With the help of data, the building owner can easily see when the ventilation system, heating, electric car charging stations and other big energy consumptions are turned on and off. At the same time, you can also calculate the consumption per sqm/sqft and what the minimum consumption is, this allows you to make deductions and start taking action.
This is an example from a co-working space, Proptech Bergen, during a time when the building is in full use. We have seen graphs look the same for other buildings which are currently not being used. (source: Airthings Business Dashboard)
Sensors are key
Airthings for Business Dashboard image from a School building. Screenshot: Tommy Hagenes
Sensors in a building can provide unique insight. Take this example from the Airthings Business Dashboard of a school building. Here we can see very clearly where the school has closed. In the Business Dashboard, you can see that the temperature remains the same even at night. Yet, when no children are around, most places lower the temperature at night to reduce cost. Or at any time a building is empty for a long period.

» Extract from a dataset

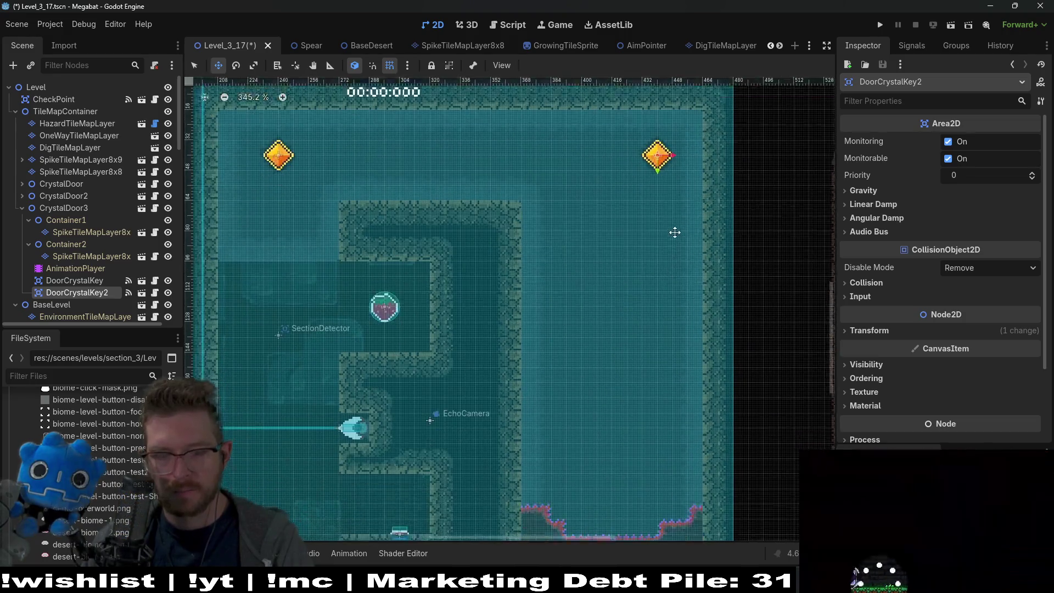
pyautogui.press('ctrl+d')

Enova says that if you reduce the temperature by 1 degree celsius, it can give you energy savings of up to 5%. That means that if you were to reduce the temperature by just 4-5 degrees in these empty buildings, you could save up to 25% in energy costs.
Monitoring of radon, TVOC, and CO2 Screenshot: Tommy Hagenes
Sensors are key in providing the data to achieve this. For example, if I had high levels of radon in a building, we could then see when the ventilation system clearly started and stopped. The CO2 levels give us a good indication of occupancy, as people expel oxygen when they breathe. We can see when people come and when they leave, and also detect what is a normal or abnormal usage of the building.
If a building owner installed Airthings for Business sensors, it would work with the infrastructure of a BMS system. Even it was installed at a later stage. It also provides good insight for the leaseholders regarding the indoor air quality and occupancy. From this you can deduce which meeting rooms are used most and those which are not.
Occupancy example from Airthings for Business Dashboard. Screenshot: Tommy Hagenes
Scenario 2: Overly complicated BMS systems and distrust
We see that many buildings which use a BMS and control units, still don’t reduce the energy consumption on off-peak times. Why is this? It is often because the system is too complicated or there is a general lack of trust in the system. This relates to the fact that consultants who have designed the building didn’t take the building user into account. On top of that, you can sometimes find cases where the BMS system doesn’t work, creating distrust in the system itself.
It is clear that there are two key problems. One is that some buildings either have outdated technology, or no BMS system at all. The second, is that buildings with an existing BMS system struggle with overcomplicated technology or a lack of trust in the system itself. This is why it's so important that any sensor introduced into the system should be easy to use, reliable and accurate. We waste a lot of energy when buildings are not in use.
As many of us work from home, let's seize this opportunity to reduce costs and our impact on the environment.